Ever had something in your life that shaped you so deeply that saying goodbye feels like losing a piece of yourself? It's that classic struggle of parting ways with something that's been a huge part of who you are. For me, that something was my childhood home.
The day had come.
We had been waiting all summer for the sale of my childhood home to go through. It would be tomorrow. Everything seemed to be on plan. No hiccups. No issues. I should have been elated. But as I sat on the floor in my now empty childhood bedroom, I couldn't bring myself to leave. I couldn't move. I was questioning how I could walk out that door knowing it would be for the last time. I've been able to come and go in this house since I was 3 years old. Now I haven't lived there since I was 17 when I left for college. I moved back for a short stint when I was 21 for about 3 months after I graduated and before I moved to my first apartment in the city.
But I always knew I could return home. Always. This house holds all of my childhood memories. If I close my eyes, I can hear the laughter of me and my best friend giggling about our latest boy crush, or hear Michael Jackson or the movie soundtrack to Grease playing in the living room as we sang and danced around the room. I could see the mud cakes we carefully baked in the hot sun on the curb outside my home as we waited for our neighborhood crush, Willie, to potentially walk by. I could catch a glimpse of one of my childhood dogs or cats running up or down the stairs. This place housed all of my big dreams. There are too many memories to count about my brother, mom, and all of the family that walked through our doors throughout the years. It's also my place to go to be near my father who passed 17 years ago. His art studio was in that home. And I could always go and sit in his chair and hold his paintbrushes to be near him.

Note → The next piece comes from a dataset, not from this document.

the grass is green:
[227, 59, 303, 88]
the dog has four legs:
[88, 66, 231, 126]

But as I sat there, feeling the weight of all these memories, something shifted. I realized that even though the house held all of those beautiful, timeless memories, they live in the past. The house itself seemed to be telling me it was time to move on. The walls were now bare, the rooms silent. It was time for a new family to bring new life to the house, for new memories to be made.
What finally got me off the floor and out the door for the last time was realizing that the house had served its purpose. It built me, shaped me, and now it was letting me go. It was time for me to let go, live in the present, and move forward.
Another Beautiful Fix
When we received the congratulatory news that the house had officially closed, I played one of my favorite Miranda Lambert songs on a loop, "The House That Built Me." As the young kids would say, "it hit different." I've always loved that song, but now that the home has been sold, it gutted me. Her words told my story. I found comfort in knowing that I'm not alone in this. If you'd like, take a moment to listen.
This week's challenge
Reflect on the places and things that have shaped you. Sometimes, letting go is the hardest part, but it's also the most necessary for growth. Remember, the memories stay with you even after you leave.
Holding onto memories,
xoxo Tracy
P.S. Am I the only one or does anyone else listen to sad songs when you're already feeling sad? Sometimes you just need to feel all the feels I guess.